La sostenibilidad ambiental significa preservar el capital natural. Requiere que nuestro consumo de recursos materiales, hídricos y energéticos renovables no supere la capacidad de los sistemas naturales para reponerlos, y que la velocidad a la que consumimos recursos no renovables no supere el ritmo de sustitución de los recursos renovables duraderos. La sostenibilidad ambiental también significa que el ritmo de emisión de contaminantes no supere la capacidad del aire, del agua y del suelo para absorberlos y procesarlos.

En un modelo teórico sencillo, podemos decir que el desarrollo de la vida depende de dos únicas variables: el consumo de energía (E) y la demanda de información (I). Según el trabajo elaborado por la Universidad de Oxford en 1987 y que lleva por título Nuestro futuro común “en las sociedades humanas, la consecución del desarrollo sostenible implicaría reducir al mínimo E y, en contrapartida, utilizar al máximo I”. Así, mucho de lo que se entiende como límites a los recursos no es otra cosa que límites en la disponibilidad de conocimientos. En este mismo sentido, y abogando por la Justicia Social para conseguir la sostenibilidad, se manifiestan los firmantes de la Carta de Aalborg cuando dicen “somos conscientes de que son los pobres los más afectados por los problemas ambientales (ruido, contaminación del tráfico, ausencia de instalaciones de esparcimiento, viviendas insalubres, inexistencia de espacios verdes) y los menos capacitados para resolverlos.
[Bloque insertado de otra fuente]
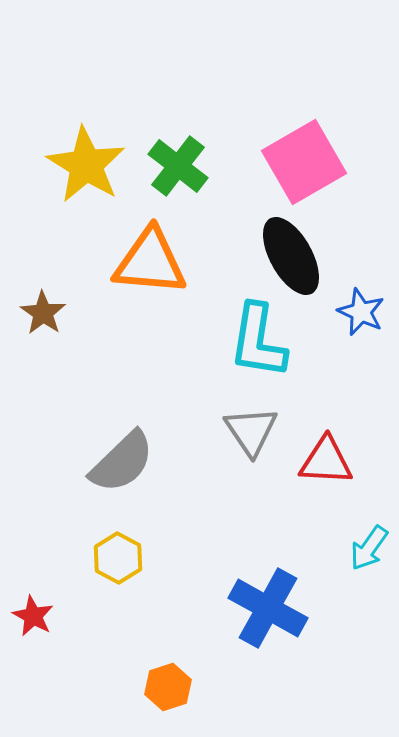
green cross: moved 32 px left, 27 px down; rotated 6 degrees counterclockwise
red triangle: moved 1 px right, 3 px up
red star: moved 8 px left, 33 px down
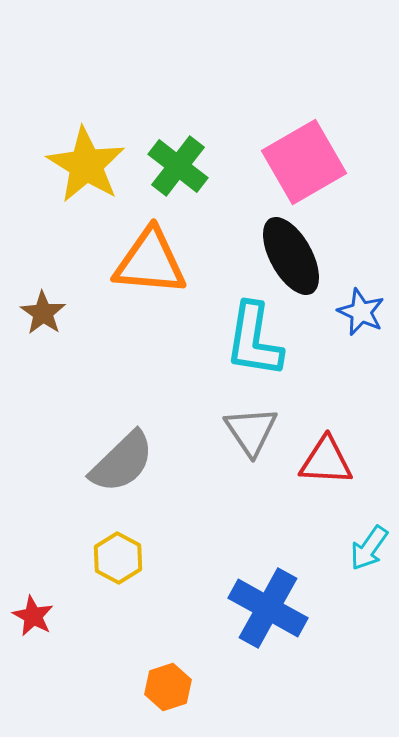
cyan L-shape: moved 4 px left, 1 px up
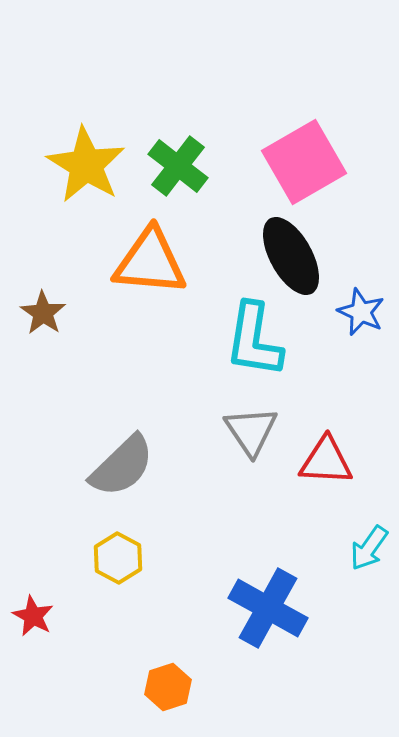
gray semicircle: moved 4 px down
El desigual reparto de la riqueza es la cusa de un comportamiento insostenible y hace más difícil el cambio. Tenemos la intención de integrar las necesidades sociales básicas de la población, así como los programas de sanidad, empleo y vivienda, en la protección del medio ambiente. (...) Trataremos de crear puestos de trabajo que contribuyan a la sostenibilidad de la comunidad, reduciendo así el desempleo”.

Triste sería que declaraciones de semejante calado quedasen, como tantas otras, en agua de borrajas, ya que la insostenibilidad actual, a la que se debe poner freno, deriva en buen grado de la incapacidad o falta de voluntad, principalmente de los poderes públicos, para disponer a tiempo de los conocimientos humanos necesarios y situar el uso de energía y de recursos naturales por debajo de un nivel mínimo.